Meister n’était considéré que comme un symptôme de décadence, comme signe d’une banqueroute morale. La « ménagerie des animaux apprivoisés », l’« indignité » du héros exaspérait Niebuhr par exemple : il finit par laisser échapper une lamentation que Biterolf[1] aurait pu psalmodier : « Rien ne produit plus facilement une impression douloureuse que lorsqu’un grand esprit se coupe les ailes pour exercer sa virtuosité au service d’un objet infime, en renonçant à ce qui est élevé… » Mais avant tout la jeune fille idéale se montrait indignée : toutes les petites cours, toutes les « Wartbourgs » d’Allemagne, de quelque espèce qu’elles soient, se signèrent devant Gœthe, devant l’« esprit impur » qui était en Gœthe.

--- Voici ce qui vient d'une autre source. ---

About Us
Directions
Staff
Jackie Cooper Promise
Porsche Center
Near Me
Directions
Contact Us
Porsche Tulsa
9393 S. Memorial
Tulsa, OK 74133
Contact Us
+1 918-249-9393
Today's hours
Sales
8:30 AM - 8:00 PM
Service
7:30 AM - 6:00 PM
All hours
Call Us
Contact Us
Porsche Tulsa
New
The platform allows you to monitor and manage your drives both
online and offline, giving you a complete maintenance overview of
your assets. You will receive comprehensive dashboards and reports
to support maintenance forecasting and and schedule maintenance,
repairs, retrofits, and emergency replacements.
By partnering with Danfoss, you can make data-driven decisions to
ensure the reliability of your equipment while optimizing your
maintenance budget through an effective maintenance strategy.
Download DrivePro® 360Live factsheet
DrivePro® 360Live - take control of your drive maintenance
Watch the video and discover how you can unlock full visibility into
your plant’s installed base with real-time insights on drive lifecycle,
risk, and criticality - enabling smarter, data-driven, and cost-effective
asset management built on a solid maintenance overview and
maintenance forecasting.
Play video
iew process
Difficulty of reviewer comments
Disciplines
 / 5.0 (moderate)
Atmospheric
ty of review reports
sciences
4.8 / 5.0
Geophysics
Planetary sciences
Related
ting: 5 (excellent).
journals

Cette histoire, Wagner l’a mise en musique. Il sauve Gœthe, cela va de soi ; mais, avec une suprême adresse, de façon à prendre en même temps le parti de la jeune fille idéale. Gœthe est sauvé : une prière le rachète, une jeune fille idéale l’élève à elle

— Qu’est-ce que Gœthe aurait bien pu penser de Wagner ? — Gœthe s’est une fois demandé quel était le danger qui menaçait tous les Romantiques : quelle était la destinée des Romantiques. Voici sa réponse : « C’est l’asphyxie par le rabâchage de toutes les absurdités morales et religieuses. » En un mot : Parsifal. — Le philosophe y ajoute un épilogue : La sainteté — peut-être la dernière chose de valeur supérieure qui soit encore visible au peuple et à la femme, l’horizon de l’idéal pour tout ce qui est myope

  1. Personnage du Tannhäuser. — N.d.T.